■ **The task**
Omit all pictures. Reproduce exactly the lines from the first line of the records below through the line with "lucha contra el hambre con una".

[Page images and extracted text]
--------

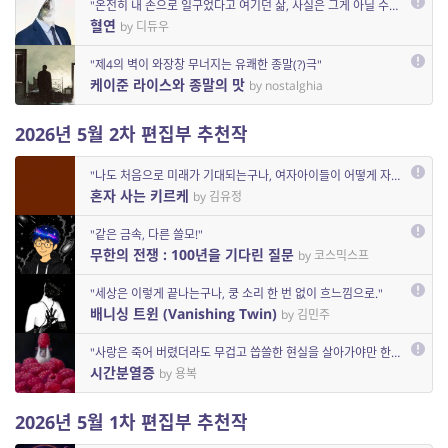
"온전히 내 손으로 일구었다고 여기던 삶, 사실은 그게 아닐 수도 있다면?"
혈연
by 디듀우
"제4의 벽이 와장창 무너지는 유쾌한 종말(?)극"
케이준 라이스와 종말의 맛
by nostalghia
2026년 5월 2차 편집부 추천작
"나도 처음으로 미래가 기대되는구나, 여자아이들이 어떻게 자랄지."
혼자 사는 키르케
by 김유정
"같은 금속, 다른 쓸모!"
무한의 전쟁 : 100년을 기다린 질문
by 코스믹스프
"세상은 이렇게 끝나는구나, 쿵 소리 한 번 없이 흐느낌으로."
배니싱 트윈 (Vanishing Twin)
by 김민주
"사랑은 죽어 버렸더라도 무겁고 씁쓸한 현실을 살아가야만 한다"
시간분열증
by 용복
2026년 5월 1차 편집부 추천작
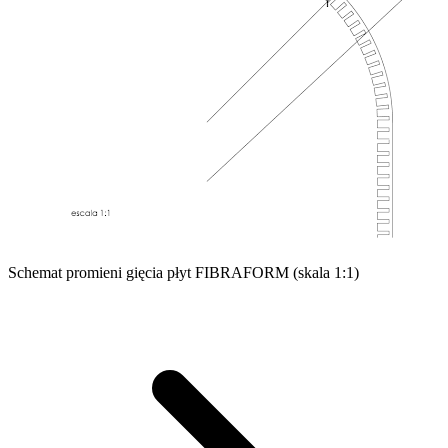
Schemat promieni gięcia płyt FIBRAFORM (skala 1:1)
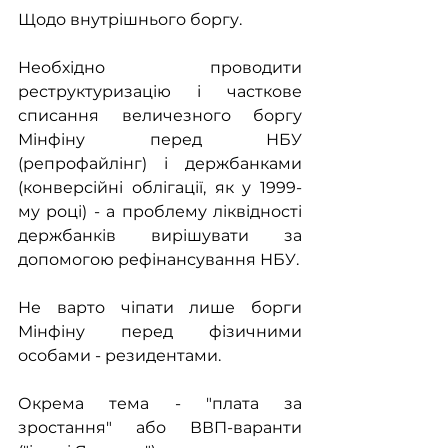
Щодо внутрішнього боргу. 
Необхідно проводити 
реструктуризацію і часткове 
списання величезного боргу 
Мінфіну перед НБУ 
(репрофайлінг) і держбанками 
(конверсійні облігації, як у 1999-
му році) - а проблему ліквідності 
держбанків вирішувати за 
допомогою рефінансування НБУ.
Не варто чіпати лише борги 
Мінфіну перед фізичними 
особами - резидентами.
Окрема тема - "плата за 
зростання" або ВВП-варанти 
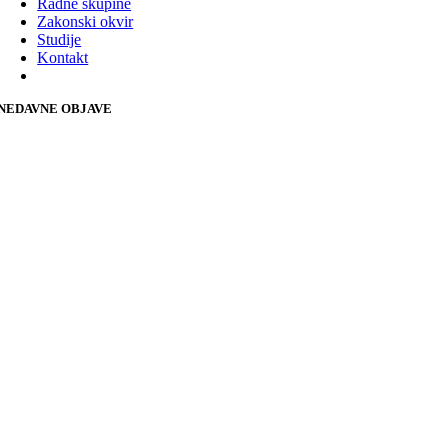
Radne skupine
Zakonski okvir
Studije
Kontakt
NEDAVNE OBJAVE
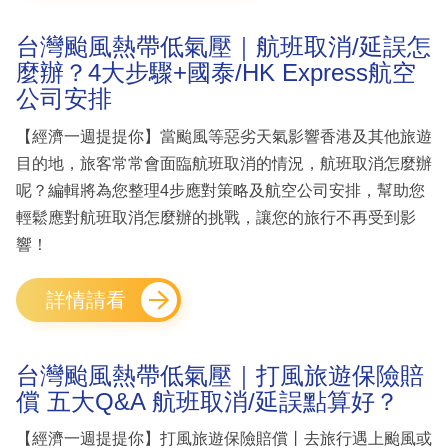
台灣颱風熱帶低氣壓｜航班取消/延誤怎
麼辦？4大步驟+國泰/HK Express航空
公司安排
【經濟一週提提你】當颱風等惡劣天氣影響香港及其他旅遊
目的地，旅客常常會面臨航班取消的情況，航班取消怎麼辦
呢？編輯將為您整理4步應對策略及航空公司安排，幫助您
輕鬆應對航班取消怎麼辦的挑戰，讓您的旅行不再受到影
響！
詳情請看
台灣颱風熱帶低氣壓｜打風旅遊保險賠
償 五大Q&A 航班取消/延誤點算好？
【經濟一週提提你】打風旅遊保險賠償丨去旅行遇上颱風或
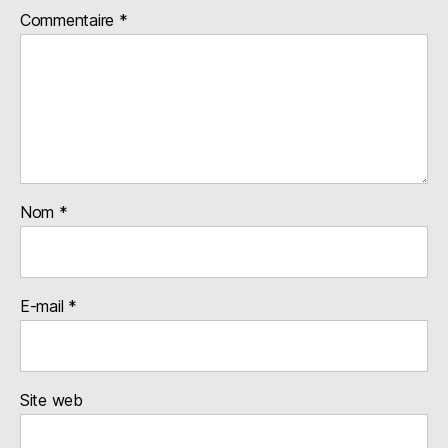
Commentaire
*
Nom
*
E-mail
*
Site web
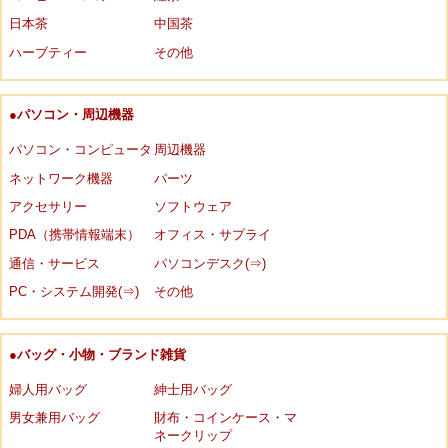
日本茶
中国茶
ハーブティー
その他
●パソコン・周辺機器
パソコン・コンピュータ
周辺機器
ネットワーク機器
パーツ
アクセサリー
ソフトウェア
PDA（携帯情報端末）
オフィス・サプライ
通信・サービス
パソコンデスク(⇒)
PC・システム開発(⇒)
その他
●バッグ・小物・ブランド雑貨
婦人用バッグ
紳士用バッグ
男女兼用バッグ
財布・コインケース・マ
ネークリップ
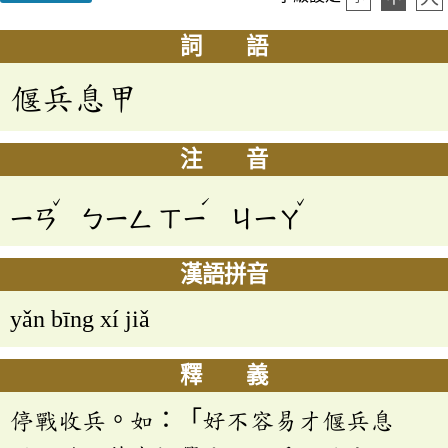
詞 語
偃兵息甲
注 音
ˇ
ˊ
ˇ
ㄧㄢ
ㄅㄧㄥ
ㄒㄧ
ㄐㄧㄚ
漢語拼音
yǎn bīng xí jiǎ
釋 義
停戰收兵。如：「好不容易才偃兵息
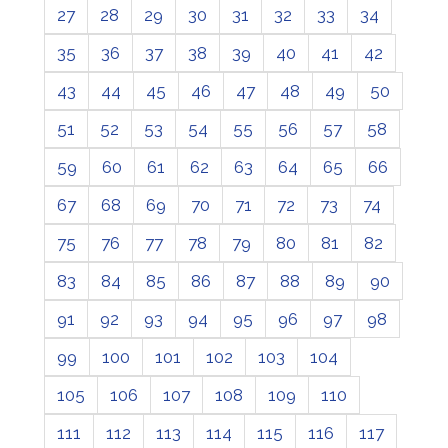
27
28
29
30
31
32
33
34
35
36
37
38
39
40
41
42
43
44
45
46
47
48
49
50
51
52
53
54
55
56
57
58
59
60
61
62
63
64
65
66
67
68
69
70
71
72
73
74
75
76
77
78
79
80
81
82
83
84
85
86
87
88
89
90
91
92
93
94
95
96
97
98
99
100
101
102
103
104
105
106
107
108
109
110
111
112
113
114
115
116
117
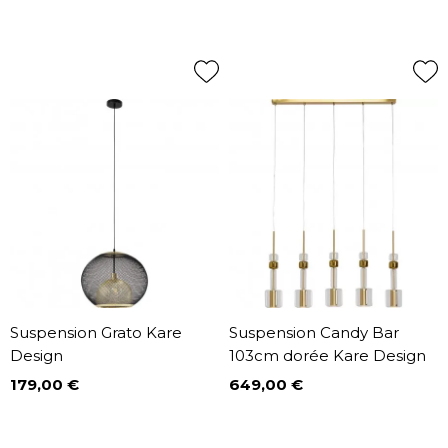
Suspension Grato Kare
Suspension Candy Bar
Design
103cm dorée Kare Design
179,00 €
649,00 €
Prix
Prix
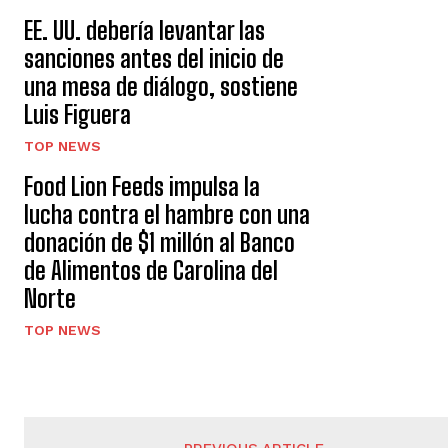
EE. UU. debería levantar las
sanciones antes del inicio de
una mesa de diálogo, sostiene
Luis Figuera
TOP NEWS
Food Lion Feeds impulsa la
lucha contra el hambre con una
donación de $1 millón al Banco
de Alimentos de Carolina del
Norte
TOP NEWS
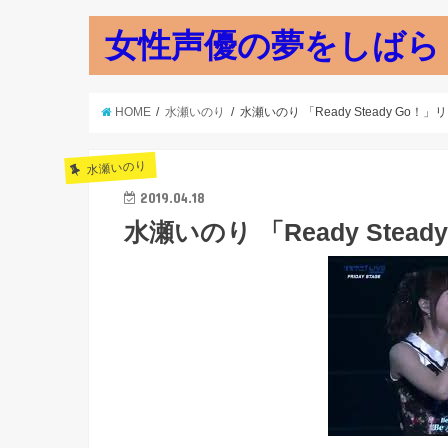
女性声優の夢をしばら
HOME
水瀬いのり
水瀬いのり 「Ready Steady Go！」
水瀬いのり
2019.04.18
水瀬いのり 「Ready Stead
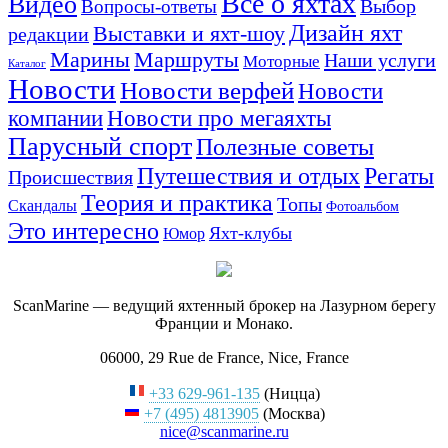
Все о яхтах
Видео
Вопросы-ответы
Выбор
Дизайн яхт
Выставки и яхт-шоу
редакции
Маршруты
Марины
Наши услуги
Моторные
Каталог
Новости
Новости верфей
Новости
компании
Новости про мегаяхты
Парусный спорт
Полезные советы
Путешествия и отдых
Регаты
Происшествия
Теория и практика
Топы
Скандалы
Фотоальбом
Это интересно
Яхт-клубы
Юмор
ScanMarine — ведущий яхтенный брокер на Лазурном берегу
Франции и Монако.
06000, 29 Rue de France, Nice, France
+33 629-961-135
(Ницца)
+7 (495) 4813905
(Москва)
nice@scanmarine.ru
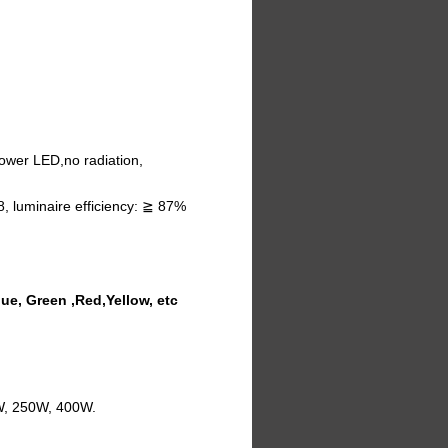
power LED,no radiation,
, luminaire efficiency: ≧ 87%
, Green ,Red,Yellow, etc
0W, 250W, 400W.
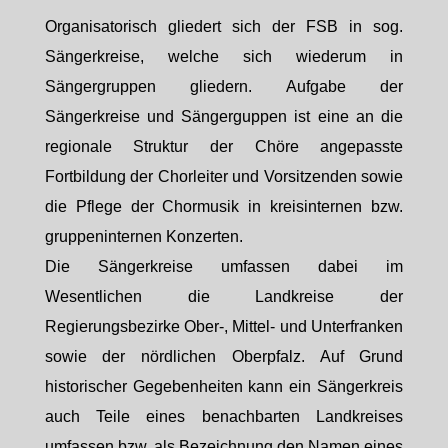
Organisatorisch gliedert sich der FSB in sog.
Sängerkreise, welche sich wiederum in
Sängergruppen gliedern. Aufgabe der
Sängerkreise und Sängerguppen ist eine an die
regionale Struktur der Chöre angepasste
Fortbildung der Chorleiter und Vorsitzenden sowie
die Pflege der Chormusik in kreisinternen bzw.
gruppeninternen Konzerten.
Die Sängerkreise umfassen dabei im
Wesentlichen die Landkreise der
Regierungsbezirke Ober-, Mittel- und Unterfranken
sowie der nördlichen Oberpfalz. Auf Grund
historischer Gegebenheiten kann ein Sängerkreis
auch Teile eines benachbarten Landkreises
umfassen bzw. als Bezeichnung den Namen eines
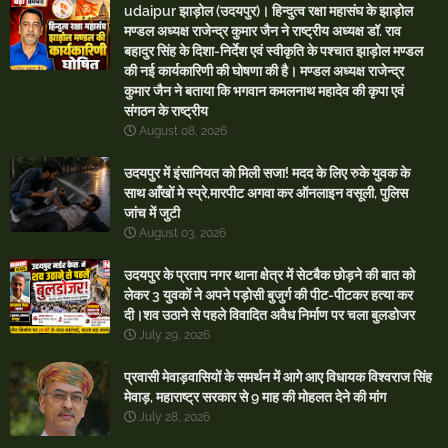
udaipur झाड़ोल (उदयपुर)। हिन्दुत्व रक्षा महासंघ के झाड़ोल
मण्डल अध्यक्ष राजेन्द्र कुमार जैन ने राष्ट्रीय अध्यक्ष डॉ. राव
बहादुर सिंह के दिशा-निर्देश एवं स्वीकृति के पश्चात झाड़ोल मण्डल
की नई कार्यकारिणी की घोषणा की है। मण्डल अध्यक्ष राजेन्द्र
कुमार जैन ने बताया कि भगवान कमलनाथ महादेव की कृपा एवं
संगठन के राष्ट्रीय
August 08, 2026
उदयपुर में इंसानियत को मिली सजा! मदद के लिए रुके युवक के
साथ आँखों मे स्प्रे,मारपीट अगवा कर ऑनलाइन वसूली, पुलिस
जांच में जुटी
August 03, 2026
उदयपुर के प्रताप नगर थाना क्षेत्र में सेटबैक छोड़ने की बात को
लेकर 3 युवकों ने अपने पड़ोसी बुजुर्ग की पीट-पीटकर हत्या कर
दी।शव उठाने से पहले विवादित अवैध निर्माण पर चला बुलडोजर
July 29, 2026
प्रवासी मेवाड़वासियों के समर्थन में आगे आए विधायक विश्वराज सिंह
मेवाड़, महाराष्ट्र सरकार से 9 माह की मोहलत देने की मांग
July 28, 2026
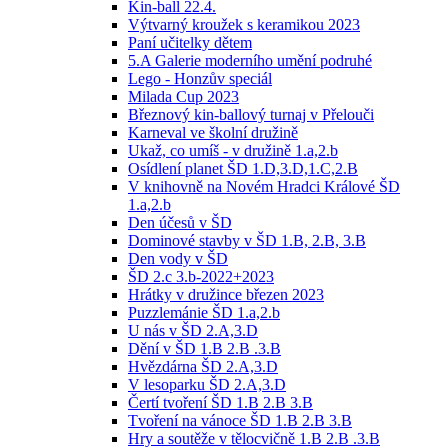
Kin-ball 22.4.
Výtvarný kroužek s keramikou 2023
Paní učitelky dětem
5.A Galerie moderního umění podruhé
Lego - Honzův speciál
Milada Cup 2023
Březnový kin-ballový turnaj v Přelouči
Karneval ve školní družině
Ukaž, co umíš - v družině 1.a,2.b
Osídlení planet ŠD 1.D,3.D,1.C,2.B
V knihovně na Novém Hradci Králové ŠD
1.a,2.b
Den účesů v ŠD
Dominové stavby v ŠD 1.B, 2.B, 3.B
Den vody v ŠD
ŠD 2.c 3.b-2022+2023
Hrátky v družince březen 2023
Puzzlemánie ŠD 1.a,2.b
U nás v ŠD 2.A,3.D
Dění v ŠD 1.B 2.B .3.B
Hvězdárna ŠD 2.A,3.D
V lesoparku ŠD 2.A,3.D
Čertí tvoření ŠD 1.B 2.B 3.B
Tvoření na vánoce ŠD 1.B 2.B 3.B
Hry a soutěže v tělocvičně 1.B 2.B .3.B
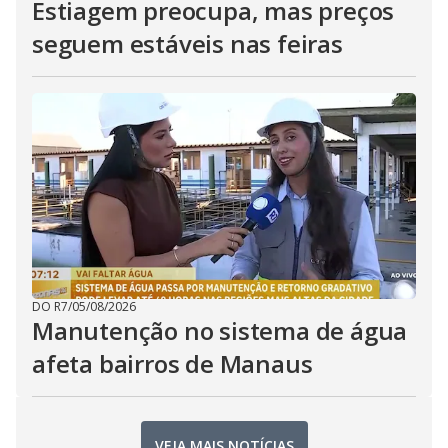
Estiagem preocupa, mas preços
seguem estáveis nas feiras
DO R7
/
05/08/2026
Manutenção no sistema de água
afeta bairros de Manaus
VEJA MAIS NOTÍCIAS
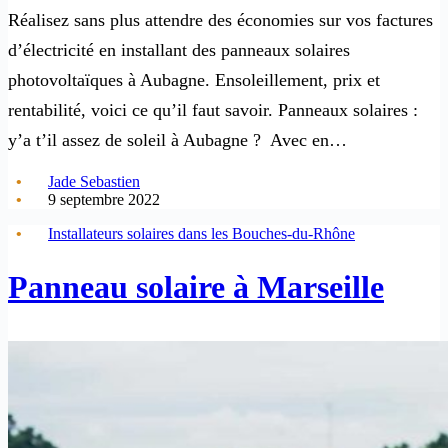
Réalisez sans plus attendre des économies sur vos factures
d’électricité en installant des panneaux solaires
photovoltaïques à Aubagne. Ensoleillement, prix et
rentabilité, voici ce qu’il faut savoir. Panneaux solaires :
y’a t’il assez de soleil à Aubagne ? Avec en…
Jade Sebastien
9 septembre 2022
Installateurs solaires dans les Bouches-du-Rhône
Panneau solaire à Marseille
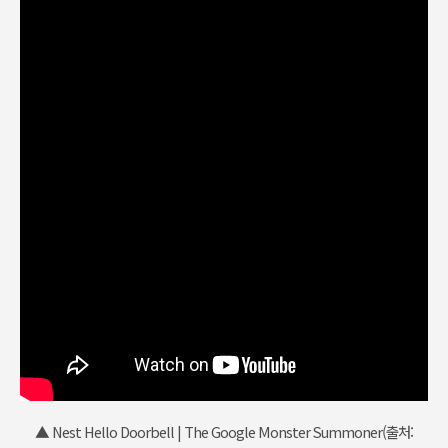
▲ Nest Hello Doorbell | The Google Monster Summoner(출처:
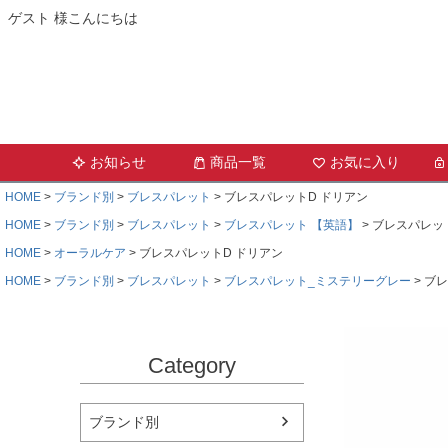
ゲスト 様こんにちは
お知らせ
商品一覧
お気に入り
HOME
ブランド別
ブレスパレット
ブレスパレットD ドリアン
HOME
ブランド別
ブレスパレット
ブレスパレット 【英語】
ブレスパレッ
HOME
オーラルケア
ブレスパレットD ドリアン
HOME
ブランド別
ブレスパレット
ブレスパレット_ミステリーグレー
ブレ
Category
ブランド別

--------

■ **The answer**
"온전히 내 손으로 일구었다고 여기던 삶, 사실은 그게 아닐 수도 있다면?"
혈연
by 디듀우
"제4의 벽이 와장창 무너지는 유쾌한 종말(?)극"
케이준 라이스와 종말의 맛
by nostalghia
2026년 5월 2차 편집부 추천작
"나도 처음으로 미래가 기대되는구나, 여자아이들이 어떻게 자랄지."
혼자 사는 키르케
by 김유정
"같은 금속, 다른 쓸모!"
무한의 전쟁 : 100년을 기다린 질문
by 코스믹스프
"세상은 이렇게 끝나는구나, 쿵 소리 한 번 없이 흐느낌으로."
배니싱 트윈 (Vanishing Twin)
by 김민주
"사랑은 죽어 버렸더라도 무겁고 씁쓸한 현실을 살아가야만 한다"
시간분열증
by 용복
2026년 5월 1차 편집부 추천작
Schemat promieni gięcia płyt FIBRAFORM (skala 1:1)
Щодо внутрішнього боргу. 
Необхідно проводити 
реструктуризацію і часткове 
списання величезного боргу 
Мінфіну перед НБУ 
(репрофайлінг) і держбанками 
(конверсійні облігації, як у 1999-
му році) - а проблему ліквідності 
держбанків вирішувати за 
допомогою рефінансування НБУ.
Не варто чіпати лише борги 
Мінфіну перед фізичними 
особами - резидентами.
Окрема тема - "плата за 
зростання" або ВВП-варанти 
Radne skupine
Zakonski okvir
Studije
Kontakt
NEDAVNE OBJAVE
台灣颱風熱帶低氣壓｜航班取消/延誤怎
麼辦？4大步驟+國泰/HK Express航空
公司安排
【經濟一週提提你】當颱風等惡劣天氣影響香港及其他旅遊
目的地，旅客常常會面臨航班取消的情況，航班取消怎麼辦
呢？編輯將為您整理4步應對策略及航空公司安排，幫助您
輕鬆應對航班取消怎麼辦的挑戰，讓您的旅行不再受到影
響！
詳情請看
台灣颱風熱帶低氣壓｜打風旅遊保險賠
償 五大Q&A 航班取消/延誤點算好？
【經濟一週提提你】打風旅遊保險賠償丨去旅行遇上颱風或
Commentaire
*
Nom
*
E-mail
*
Site web
日本茶
中国茶
ハーブティー
その他
●パソコン・周辺機器
パソコン・コンピュータ
周辺機器
ネットワーク機器
パーツ
アクセサリー
ソフトウェア
PDA（携帯情報端末）
オフィス・サプライ
通信・サービス
パソコンデスク(⇒)
PC・システム開発(⇒)
その他
●バッグ・小物・ブランド雑貨
婦人用バッグ
紳士用バッグ
男女兼用バッグ
財布・コインケース・マ
ネークリップ
詞 語
偃兵息甲
注 音
ˇ
ˊ
ˇ
ㄧㄢ
ㄅㄧㄥ
ㄒㄧ
ㄐㄧㄚ
漢語拼音
yǎn bīng xí jiǎ
釋 義
停戰收兵。如：「好不容易才偃兵息
27
28
29
30
31
32
33
34
35
36
37
38
39
40
41
42
43
44
45
46
47
48
49
50
51
52
53
54
55
56
57
58
59
60
61
62
63
64
65
66
67
68
69
70
71
72
73
74
75
76
77
78
79
80
81
82
83
84
85
86
87
88
89
90
91
92
93
94
95
96
97
98
99
100
101
102
103
104
105
106
107
108
109
110
111
112
113
114
115
116
117
Suspension Grato Kare
Suspension Candy Bar
Design
103cm dorée Kare Design
179,00 €
649,00 €
Prix
Prix
EE. UU. debería levantar las
sanciones antes del inicio de
una mesa de diálogo, sostiene
Luis Figuera
TOP NEWS
Food Lion Feeds impulsa la
lucha contra el hambre con una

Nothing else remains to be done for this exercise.